Photo Credit: Rumi Consultancy/ World Bank

Improved Sanitation and Drainage

The asphalt road has enabled the Kabul Municipality to organize garbage collection in this part of the city. “Earlier there was no defined place for dumping garbage, so people would throw their garbage everywhere,” says Jan Mohammad, 42, a resident of Khair Khana area. “Now, we have specific places for people to dump their garbage. The road has enabled the municipality to collect garbage easily and keep our locality clean.”

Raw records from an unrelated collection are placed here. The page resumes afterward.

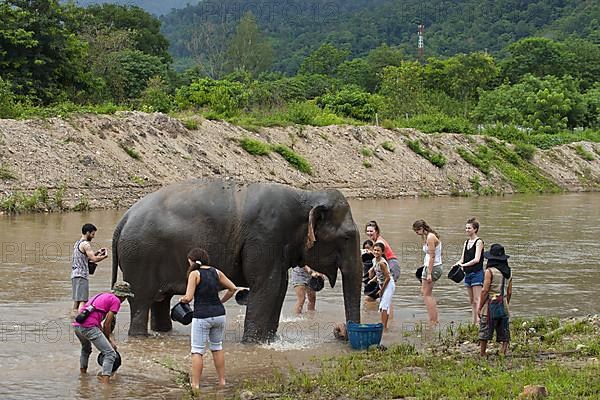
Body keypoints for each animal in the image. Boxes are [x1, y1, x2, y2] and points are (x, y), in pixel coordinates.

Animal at [112, 180, 364, 342]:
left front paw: (269, 341)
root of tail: (124, 218)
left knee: (160, 300)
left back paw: (163, 333)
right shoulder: (265, 236)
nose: (341, 332)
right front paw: (253, 343)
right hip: (140, 258)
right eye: (347, 237)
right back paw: (140, 337)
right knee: (142, 301)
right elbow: (266, 286)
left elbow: (279, 287)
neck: (305, 196)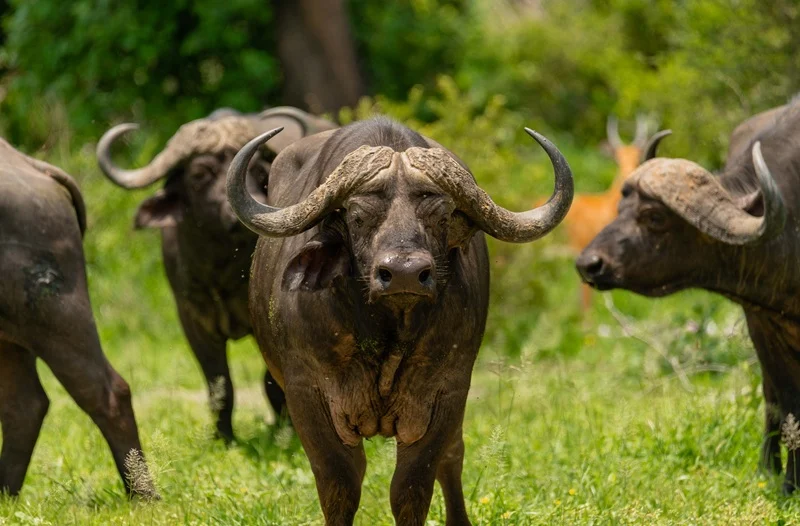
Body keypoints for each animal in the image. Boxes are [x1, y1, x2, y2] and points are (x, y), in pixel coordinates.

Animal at [0, 139, 154, 497]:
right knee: (24, 405)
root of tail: (31, 165)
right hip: (11, 336)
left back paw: (143, 495)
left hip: (56, 317)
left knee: (108, 392)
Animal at [96, 107, 336, 441]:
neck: (221, 272)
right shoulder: (192, 321)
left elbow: (272, 381)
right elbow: (219, 386)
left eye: (260, 174)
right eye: (200, 175)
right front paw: (224, 436)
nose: (233, 215)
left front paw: (284, 430)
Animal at [226, 118, 574, 524]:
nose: (405, 273)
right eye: (357, 216)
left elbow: (412, 486)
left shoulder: (447, 389)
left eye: (442, 216)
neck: (386, 336)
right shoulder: (305, 392)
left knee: (453, 456)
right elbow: (340, 483)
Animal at [577, 102, 800, 492]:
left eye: (654, 216)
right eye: (620, 210)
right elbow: (788, 403)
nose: (589, 264)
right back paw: (768, 470)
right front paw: (790, 483)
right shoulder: (764, 322)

Further, the new drainage system has also prevented flooding in homes close to the road. “When it rained, water flowed to our houses and made it a big challenge for us,” says Eajaz Ali, 19, a resident of Taimani area. “With the new road, the good drainage system keeps the water away from our houses and we are able to walk easily on the sidewalks.”

The newly asphalted road is the face of modern Kabul. It enhances traffic flow, reduces dust, and limits vehicle damage on its smooth surface. In addition, the road has benefited many small business owners running kiosks and small shops in side lanes. “When the road was muddy, people did not stop their cars to buy from our shop and the dust ruined our wares,” says Amruddin, a grocery shopkeeper in Parwan-e-II. “Now, when people see that the area around the road is clean, they are eager to buy something from our shops and our sales have increased.”